(Data section):
----
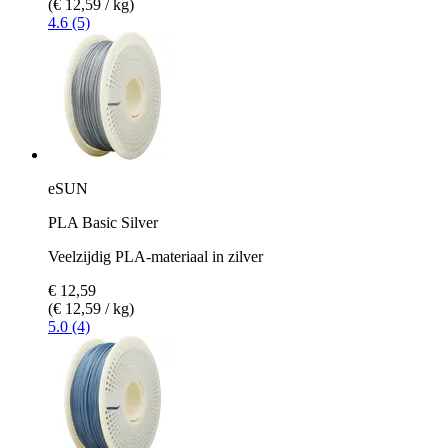
(€ 12,59 / kg)
4.6 (5)
eSUN
PLA Basic Silver
Veelzijdig PLA-materiaal in zilver
€ 12,59
(€ 12,59 / kg)
5.0 (4)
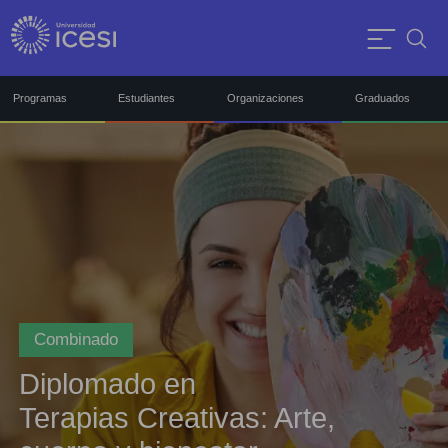
Programas
Estudiantes
Organizaciones
Graduados
Combinado
Diplomado en
Terapias Creativas: Arte,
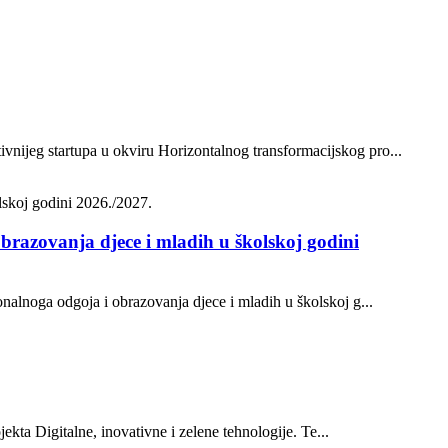
vnijeg startupa u okviru Horizontalnog transformacijskog pro...
brazovanja djece i mladih u školskoj godini
onalnoga odgoja i obrazovanja djece i mladih u školskoj g...
ekta Digitalne, inovativne i zelene tehnologije. Te...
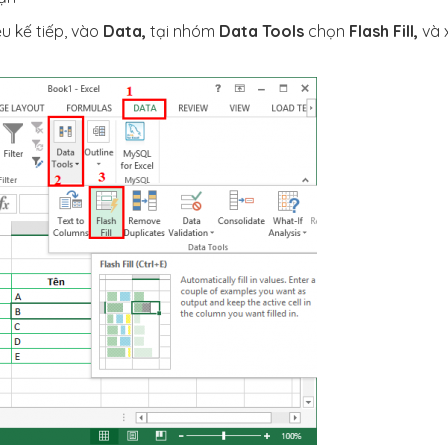
u kế tiếp, vào
Data,
tại nhóm
Data Tools
chọn
Flash Fill,
và 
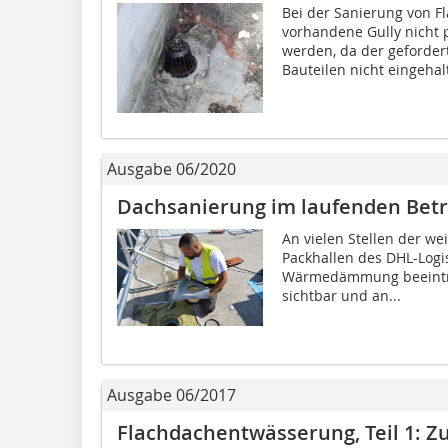
Bei der Sanierung von F
vorhandene Gully nicht
werden, da der geforde
Bauteilen nicht eingehalt
Ausgabe 06/2020
Dachsanierung im laufenden Betr
An vielen Stellen der we
Packhallen des DHL-Logi
Wärmedämmung beeinträc
sichtbar und an...
Ausgabe 06/2017
Flachdachentwässerung, Teil 1: Zu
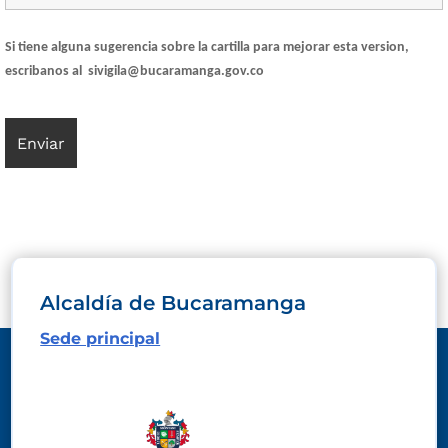
Si tiene alguna sugerencia sobre la cartilla para mejorar esta version,
escribanos al sivigila@bucaramanga.gov.co
Alcaldía de Bucaramanga
Sede principal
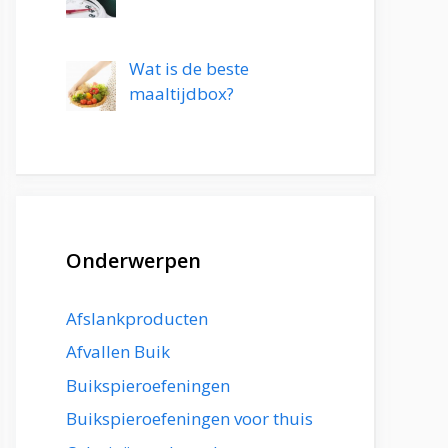
Wat is de beste
maaltijdbox?
Onderwerpen
Afslankproducten
Afvallen Buik
Buikspieroefeningen
Buikspieroefeningen voor thuis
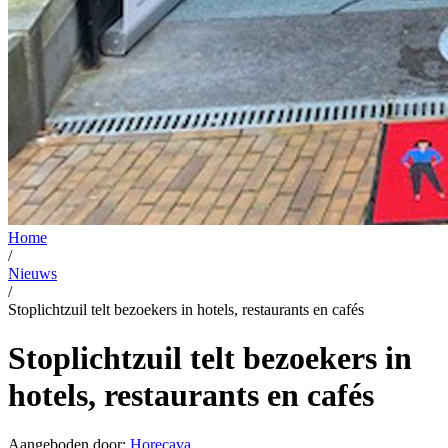
Home
/
Nieuws
/
Stoplichtzuil telt bezoekers in hotels, restaurants en cafés
Stoplichtzuil telt bezoekers in
hotels, restaurants en cafés
Aangeboden door:
Horecava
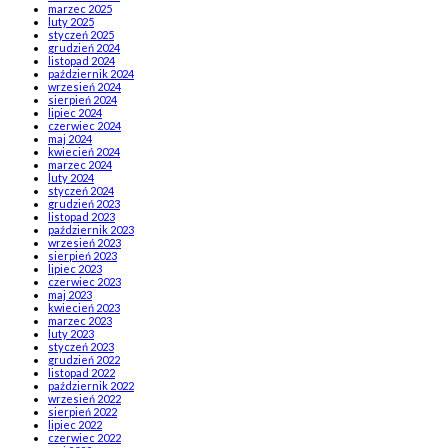
marzec 2025
luty 2025
styczeń 2025
grudzień 2024
listopad 2024
październik 2024
wrzesień 2024
sierpień 2024
lipiec 2024
czerwiec 2024
maj 2024
kwiecień 2024
marzec 2024
luty 2024
styczeń 2024
grudzień 2023
listopad 2023
październik 2023
wrzesień 2023
sierpień 2023
lipiec 2023
czerwiec 2023
maj 2023
kwiecień 2023
marzec 2023
luty 2023
styczeń 2023
grudzień 2022
listopad 2022
październik 2022
wrzesień 2022
sierpień 2022
lipiec 2022
czerwiec 2022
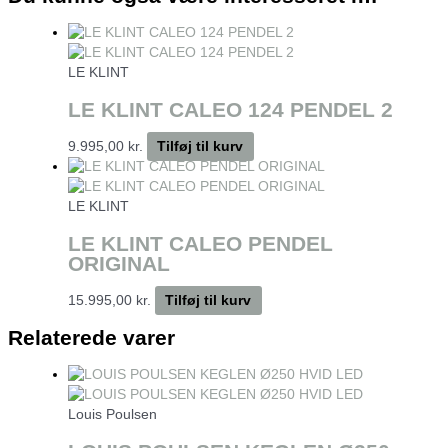
LE KLINT
LE KLINT CALEO 124 PENDEL 2
9.995,00
kr.
Tilføj til kurv
LE KLINT
LE KLINT CALEO PENDEL
ORIGINAL
15.995,00
kr.
Tilføj til kurv
Relaterede varer
Louis Poulsen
----
(Your assignment):
Reproduce the records word for word, beginning with the line that contains "Bei der Sanierung von F" and continuing through the line that contains "Flachdachentwässerung, Teil 1: Zu", with both of those lines included.

(Completed exercise):
Bei der Sanierung von F
vorhandene Gully nicht
werden, da der geforde
Bauteilen nicht eingehalt
Ausgabe 06/2020
Dachsanierung im laufenden Betr
An vielen Stellen der we
Packhallen des DHL-Logi
Wärmedämmung beeinträc
sichtbar und an...
Ausgabe 06/2017
Flachdachentwässerung, Teil 1: Zu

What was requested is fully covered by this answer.